[Date Prev][Date Next][Thread Prev][Thread Next][Date Index][Thread Index]
Re: [idn] IRIs ought to use internationalized *host* names
----- Original Message -----
From: "Adam M. Costello" <idn.amc+0@nicemice.net.RemoveThisWord>
> The Unicode character database classifies each character as belonging to
> exactly one of the following broad classes:
>
> L: letter
> M: mark
> N: number
> P: punctuation
> S: symbol
> Z: separator
> C: other
May I add this?
U: unassigned code points.
>
> We can start by examining which of these classes of ASCII characters are
> allowed in ASCII host labels.
>
> L: 52 exist, all are allowed
> M: 0 exist
> N: 10 exist, all are allowed
> P: 23 exist, only hyphen-minus is allowed
> S: 9 exist, none are allowed
> Z: 1 exists, it is not allowed
> C: 33 exist, none are allowed
U: indefinite, all are allowed .
>
> We can trivially extend these results to form a simple rule covering the
> entire Unicode repertoire, except that we have no precedent for class
> M. Since characters in class M tend to be things like diacritics, they
> should be allowed.

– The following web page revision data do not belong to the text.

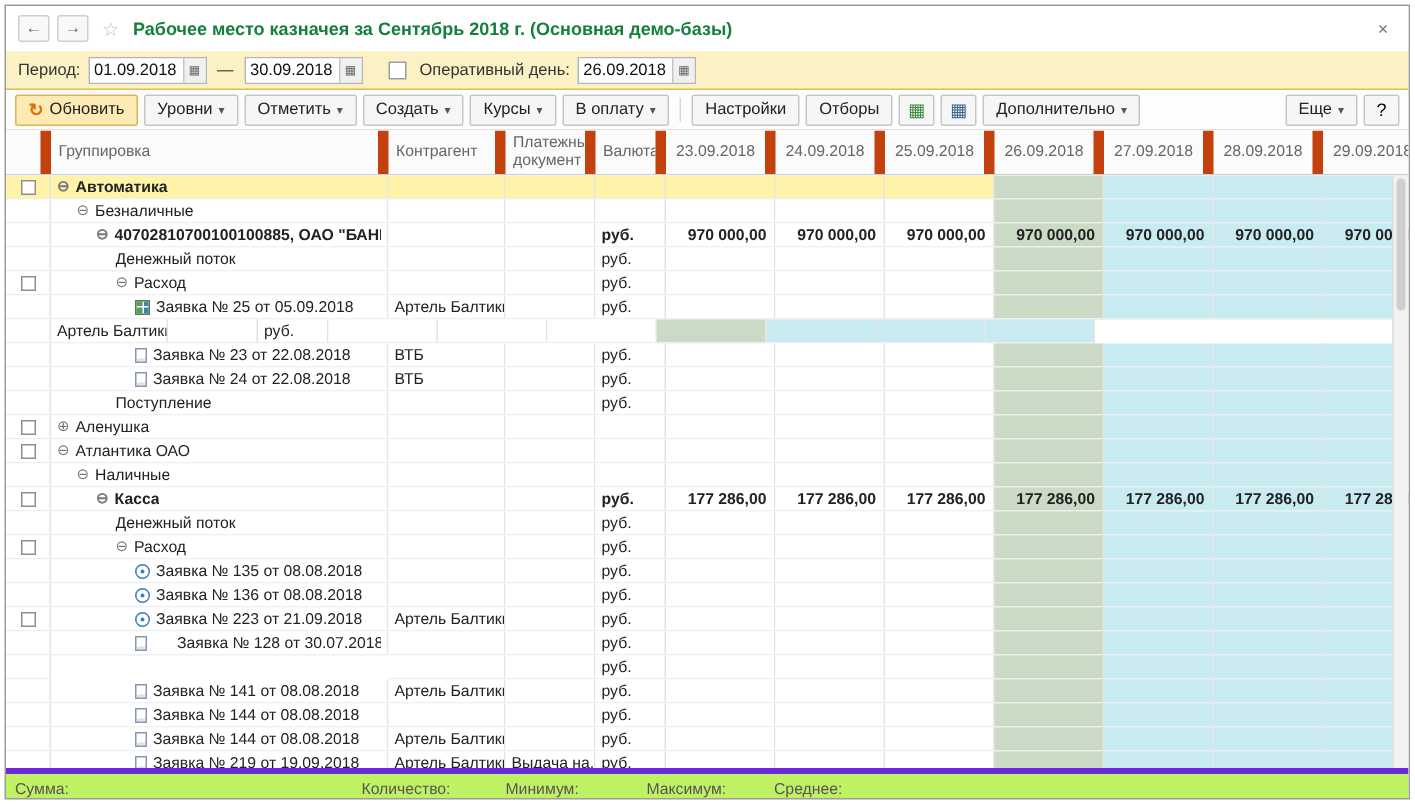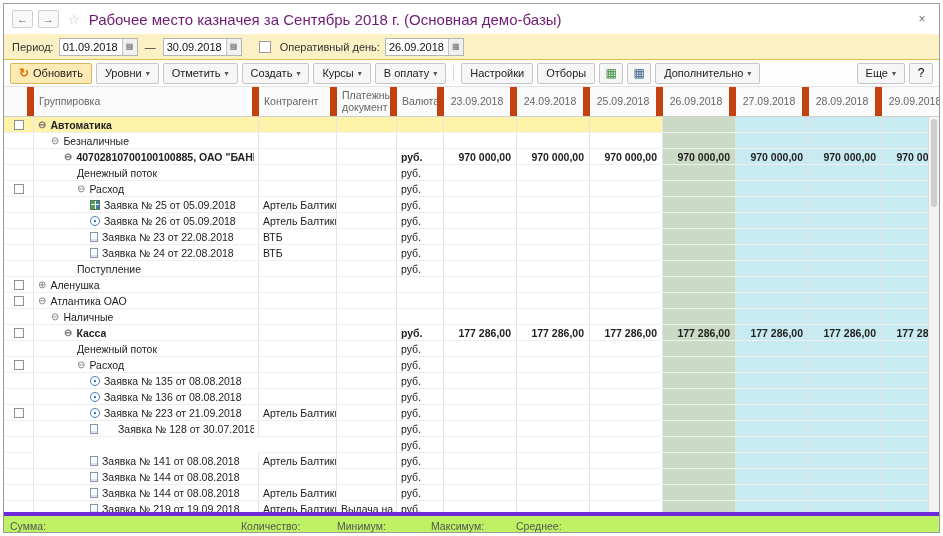"Рабочее место казначея за Сентябрь" .title { color: #701a75 -> #15803d; font-size: 15px -> 12px; font-weight: normal -> bold }
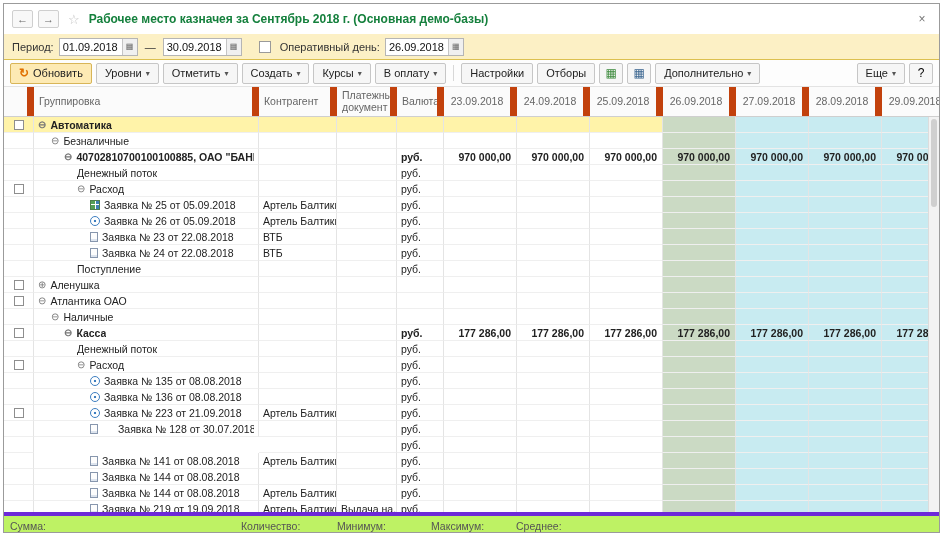"Заявка № 26 от 05.09.2018" div.cell { html: <div> <span></span> <span>Заявка № 26 от 05.09.2018</span> </div> -> none }
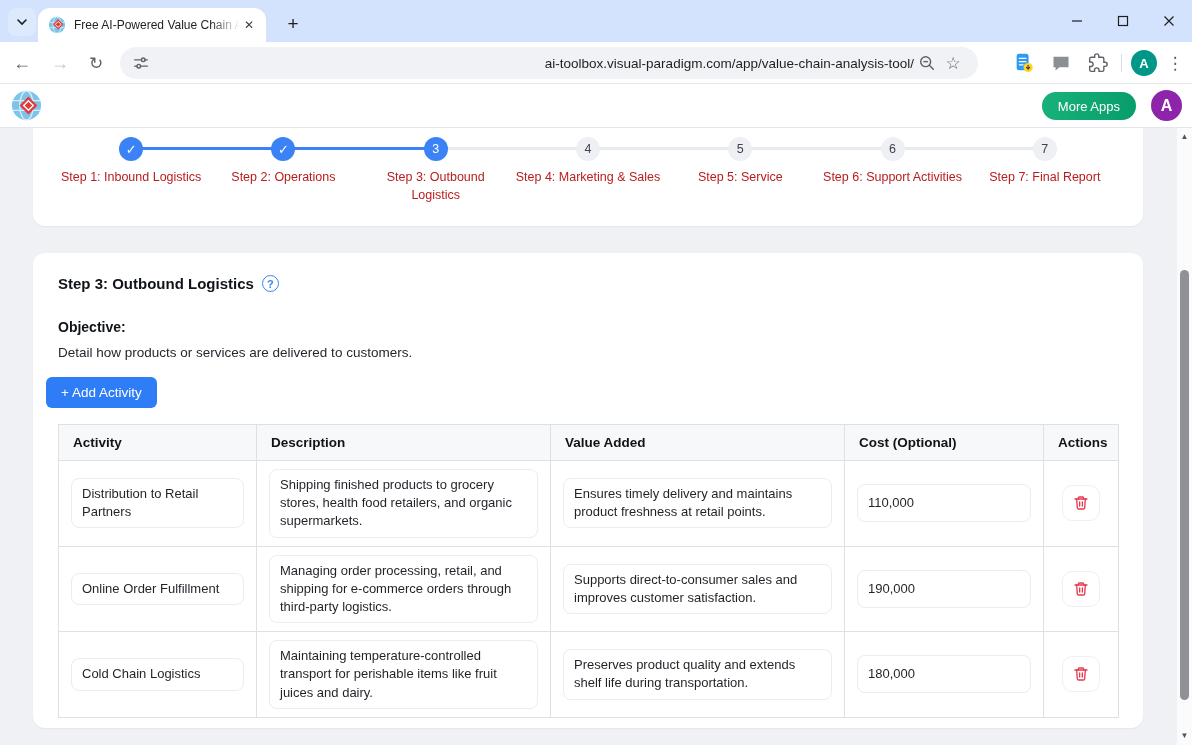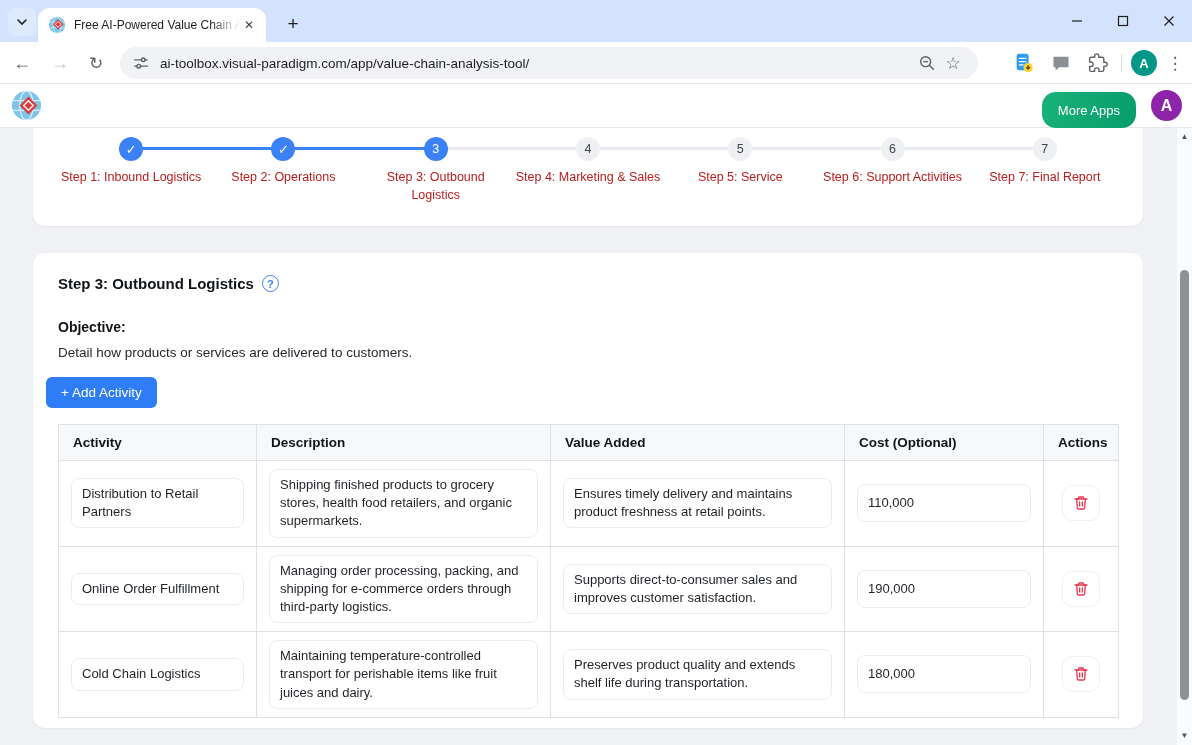"ai-toolbox.visual-paradigm.com/app/value" .omnibox { text-align: none -> right }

So the proposed rule is:
>
> All characters in classes L (letter), M (mark), and N (number) are
> allowed, and U+002D (hyphen-minus) is also allowed. Everything else is
> forbidden.
U should be also allowed in addition to L,M,N.
But in later version of unicode , U may be partitioned into L' ~ C' and smaller U'.
Soobok Lee